- [TRY IT]
Please retype all the data below exactly, line for line.

- [DATA SECTION]
__________________________________________________

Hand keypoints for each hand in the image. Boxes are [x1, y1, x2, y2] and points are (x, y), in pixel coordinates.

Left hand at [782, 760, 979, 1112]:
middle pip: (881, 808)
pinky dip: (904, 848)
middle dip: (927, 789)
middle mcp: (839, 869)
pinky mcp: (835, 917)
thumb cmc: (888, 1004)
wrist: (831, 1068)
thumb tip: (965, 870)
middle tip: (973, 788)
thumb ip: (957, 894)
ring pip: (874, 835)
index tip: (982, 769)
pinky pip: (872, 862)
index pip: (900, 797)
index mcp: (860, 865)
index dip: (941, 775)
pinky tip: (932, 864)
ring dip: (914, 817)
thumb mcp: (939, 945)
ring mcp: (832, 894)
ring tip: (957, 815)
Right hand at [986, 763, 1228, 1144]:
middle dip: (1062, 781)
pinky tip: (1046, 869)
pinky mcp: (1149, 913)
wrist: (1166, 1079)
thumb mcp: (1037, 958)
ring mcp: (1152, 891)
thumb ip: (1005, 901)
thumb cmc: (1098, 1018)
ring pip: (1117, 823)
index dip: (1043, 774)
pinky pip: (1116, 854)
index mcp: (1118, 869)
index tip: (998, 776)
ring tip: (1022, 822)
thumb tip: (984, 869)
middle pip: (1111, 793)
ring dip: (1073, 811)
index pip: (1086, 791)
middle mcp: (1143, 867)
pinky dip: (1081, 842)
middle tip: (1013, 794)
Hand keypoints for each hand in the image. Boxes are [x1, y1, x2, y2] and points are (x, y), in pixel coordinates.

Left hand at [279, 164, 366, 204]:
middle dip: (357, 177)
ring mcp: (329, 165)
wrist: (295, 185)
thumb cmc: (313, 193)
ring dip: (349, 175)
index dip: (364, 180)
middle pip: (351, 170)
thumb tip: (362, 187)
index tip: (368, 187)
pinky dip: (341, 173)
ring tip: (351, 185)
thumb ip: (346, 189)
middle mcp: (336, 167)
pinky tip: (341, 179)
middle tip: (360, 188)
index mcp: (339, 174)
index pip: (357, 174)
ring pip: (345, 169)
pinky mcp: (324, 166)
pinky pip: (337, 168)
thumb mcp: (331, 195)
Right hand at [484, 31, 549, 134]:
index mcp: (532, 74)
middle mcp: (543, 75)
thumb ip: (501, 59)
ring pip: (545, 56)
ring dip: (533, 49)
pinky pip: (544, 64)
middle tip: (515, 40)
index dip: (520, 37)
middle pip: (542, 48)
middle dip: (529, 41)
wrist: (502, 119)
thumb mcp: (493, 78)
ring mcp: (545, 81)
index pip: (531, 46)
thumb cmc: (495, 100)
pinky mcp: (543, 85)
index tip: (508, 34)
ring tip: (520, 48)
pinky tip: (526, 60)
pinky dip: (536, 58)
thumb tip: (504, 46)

__________________________________________________

- [SOLUTION TO THE PROBLEM]
Hand keypoints for each hand in the image. Boxes are [x1, y1, x2, y2] and points are (x, y), in pixel coordinates.

Left hand at [782, 760, 979, 1112]:
middle pip: (881, 808)
pinky dip: (904, 848)
middle dip: (927, 789)
middle mcp: (839, 869)
pinky mcp: (835, 917)
thumb cmc: (888, 1004)
wrist: (831, 1068)
thumb tip: (965, 870)
middle tip: (973, 788)
thumb ip: (957, 894)
ring pip: (874, 835)
index tip: (982, 769)
pinky pip: (872, 862)
index pip: (900, 797)
index mcp: (860, 865)
index dip: (941, 775)
pinky tip: (932, 864)
ring dip: (914, 817)
thumb mcp: (939, 945)
ring mcp: (832, 894)
ring tip: (957, 815)
Right hand at [986, 763, 1228, 1144]:
middle dip: (1062, 781)
pinky tip: (1046, 869)
pinky mcp: (1149, 913)
wrist: (1166, 1079)
thumb mcp: (1037, 958)
ring mcp: (1152, 891)
thumb ip: (1005, 901)
thumb cmc: (1098, 1018)
ring pip: (1117, 823)
index dip: (1043, 774)
pinky pip: (1116, 854)
index mcp: (1118, 869)
index tip: (998, 776)
ring tip: (1022, 822)
thumb tip: (984, 869)
middle pip: (1111, 793)
ring dip: (1073, 811)
index pip: (1086, 791)
middle mcp: (1143, 867)
pinky dip: (1081, 842)
middle tip: (1013, 794)
Hand keypoints for each hand in the image. Boxes are [x1, y1, x2, y2] and points are (x, y), in pixel coordinates.

Left hand at [279, 164, 366, 204]:
middle dip: (357, 177)
ring mcp: (329, 165)
wrist: (295, 185)
thumb cmc: (313, 193)
ring dip: (349, 175)
index dip: (364, 180)
middle pip: (351, 170)
thumb tip: (362, 187)
index tip: (368, 187)
pinky dip: (341, 173)
ring tip: (351, 185)
thumb ip: (346, 189)
middle mcp: (336, 167)
pinky tip: (341, 179)
middle tip: (360, 188)
index mcp: (339, 174)
index pip: (357, 174)
ring pip: (345, 169)
pinky mcp: (324, 166)
pinky pip: (337, 168)
thumb mcp: (331, 195)
Right hand at [484, 31, 549, 134]:
index mcp: (532, 74)
middle mcp: (543, 75)
thumb ip: (501, 59)
ring pip: (545, 56)
ring dip: (533, 49)
pinky pip: (544, 64)
middle tip: (515, 40)
index dip: (520, 37)
middle pip: (542, 48)
middle dip: (529, 41)
wrist: (502, 119)
thumb mcp: (493, 78)
ring mcp: (545, 81)
index pip: (531, 46)
thumb cmc: (495, 100)
pinky mcp: (543, 85)
index tip: (508, 34)
ring tip: (520, 48)
pinky tip: (526, 60)
pinky dip: (536, 58)
thumb tip: (504, 46)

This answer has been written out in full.